As in other states, the Nevada Senate race features a gap between the “greener” Democratic candidate, Shelley Berkley, and the Republican Dean Heller. But it plays out a little differently. Heller’s website is strangely reticent about energy and environmental issues, while Berkley focuses heavily on the issues most relevant to Nevada — renewable energy and public lands.
Heller’s website, rather unusually, does not have pages devoted either to energy or to environment — not even one on public lands, in a state where over 80% of the land is owned by the federal government. (He does, however, mention public lands in his campaign biography).
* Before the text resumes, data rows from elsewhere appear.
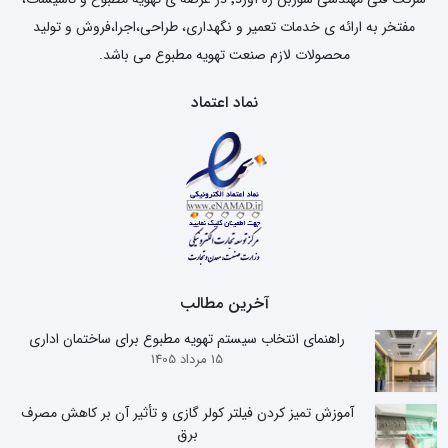
مفتخر به ارائه ی خدمات تعمیر و نگهداری، طراحی،اجرا،فروش و تولید
محصولات لازم صنعت تهویه مطبوع می باشد.
نماد اعتماد
آخرین مطالب
راهنمای انتخاب سیستم تهویه مطبوع برای ساختمان اداری
15 مرداد 1405
آموزش تمیز کردن فیلتر کولر گازی و تأثیر آن بر کاهش مصرف
برق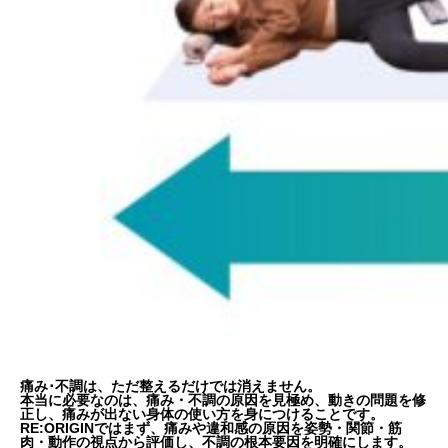
痛み･不調は、ただ整えるだけでは消えません。
本当に必要なのは、痛み・不調の原因を見極め、動きの問題を修
正し、痛みが出ない身体の使い方を身につけることです。
RE:ORIGINではまず、痛みや違和感の原因を姿勢・関節・筋
肉・動作の視点から評価し、不調の根本要因を明確にします。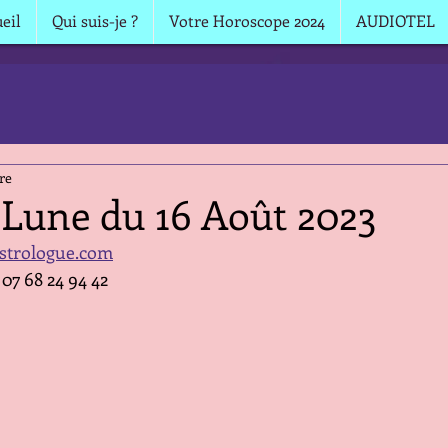
eil
Qui suis-je ?
Votre Horoscope 2024
AUDIOTEL
re
 Lune du 16 Août 2023
strologue.com
 07 68 24 94 42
With a lifetime rating of 14% from the League of Conservation Voters, no one can accuse Heller of being an environmentalist. He has voted against tax credits for renewable energy, but in favor of favorable tax treatment for oil companies. His failure to highlight energy and environment is all the more peculiar because he serves on the Energy and Natural Resources Committee. I can only assume that his views on these issues are not popular with the Nevada electorate.
In contrast, Berkley’s website has tabs for “clean energy jobs” and “preservation/conservation,” with a third tab for Yucca Mountain. For instance, the website mentions that she “championed a 235-mile long brand new clean energy transmission line linking White Pine and Clark counties that will attract clean energy businesses to Nevada.” The website mentions an interesting piece of legislation relating to Nevada:
Shelley has been a big supporter of the Southern Nevada Public Lands Management Act, which keeps proceeds from Nevada’s federal land sales from leaving the state . . . . Since its enactment in 1998, the act has generated $3 billion for preservation of Nevada’s open spaces. . .
Presumably air pollution and climate change aren’t big issues in Nevada since they’re not discussed.
The Nevada race does not fit the usual mold, in which both candidates follow the template of their presidential candidates with small deviations. Heller doesn’t mention Romney’s main talking points on energy, while Dean focuses exclusively on issues with strong state relevance.